Common Non-Conformances Auditors Find
| Area | Typical finding | Fix |
|---|---|---|
| Incident management | Policy does not distinguish between internal incidents and NDIS reportable incidents | Add a clear classification table referencing the Incident Management Rules |
| Worker screening | Register is missing or workers in risk-assessed roles are not screened | Audit every worker role against NDIS eligibility criteria before the audit date |
| Continuous improvement | Log exists but has no entries despite known incidents and complaints | Backfill and set a calendar reminder after every incident closure |
| Restrictive practices | No policy because provider "doesn't use them" | Write a brief policy stating this position and the escalation path if practice changes |
| Participant rights | Service agreement does not reference the NDIS Code of Conduct or complaints pathway | Update the template and re-issue to existing participants |
A Practical Note on Document Volume
New providers often underestimate how many individual documents a compliant QMS requires — it is common to need upwards of 60 to 80 separate policies, procedures, registers, and forms before an auditor will be satisfied. Providers preparing for SIL registration or high-intensity daily activities face the highest documentation load because they must address additional Practice Standards modules covering complex bowel care, ventilator management, tracheostomy management, and similar high-risk supports.
If building every document from scratch is not feasible within your registration timeline, ndiscompliant.com.au offers a 74-document audit-ready SIL compliance kit drafted specifically for Australian disability-support providers, covering all the areas in this checklist and the strengthened 2026 Practice Standards framework.

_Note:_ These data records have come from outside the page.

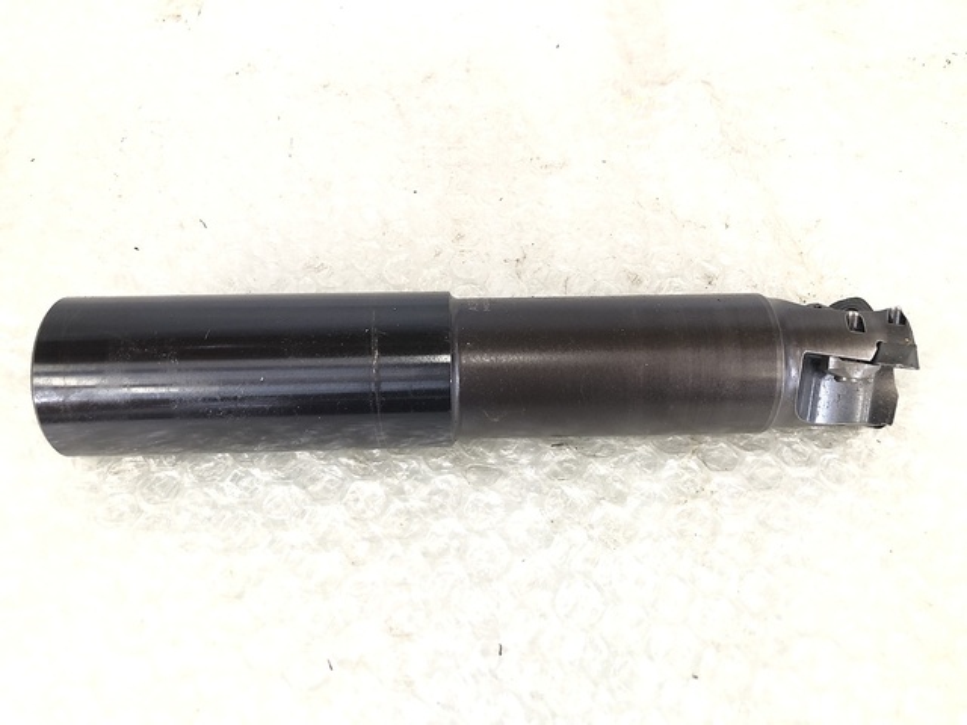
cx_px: 484
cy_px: 362
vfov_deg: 49.7
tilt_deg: -57.8
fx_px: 782
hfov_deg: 63.4
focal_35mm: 28
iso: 40
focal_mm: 3.99
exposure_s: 1/17
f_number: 1.8
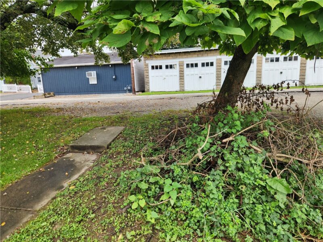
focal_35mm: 23
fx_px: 215
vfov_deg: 58.9
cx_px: 162
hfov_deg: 73.9
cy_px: 121
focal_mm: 5.4
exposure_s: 1/180
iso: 32
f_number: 1.8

Strengthened Practice Standards — What Is Changing in 2026
The NDIS Commission has been progressively strengthening the Practice Standards framework. Key themes in the updated standards include a sharper focus on participant outcomes rather than process compliance alone, stronger expectations around the screening and supervision of workers in high-risk roles, and more explicit requirements for providers to demonstrate how participant feedback shapes service delivery. New providers registering from 2026 onward will be assessed against the updated indicators from the outset, so it is worth confirming which version of the standards applies to your registration module when you begin your audit preparation.
Important: This article provides general guidance about NDIS compliance requirements. It is not legal or professional advice. Requirements may change as the NDIS Commission updates its policies and Practice Standards. Always verify current requirements with the NDIS Quality and Safeguards Commission or a registered NDIS consultant before making compliance decisions.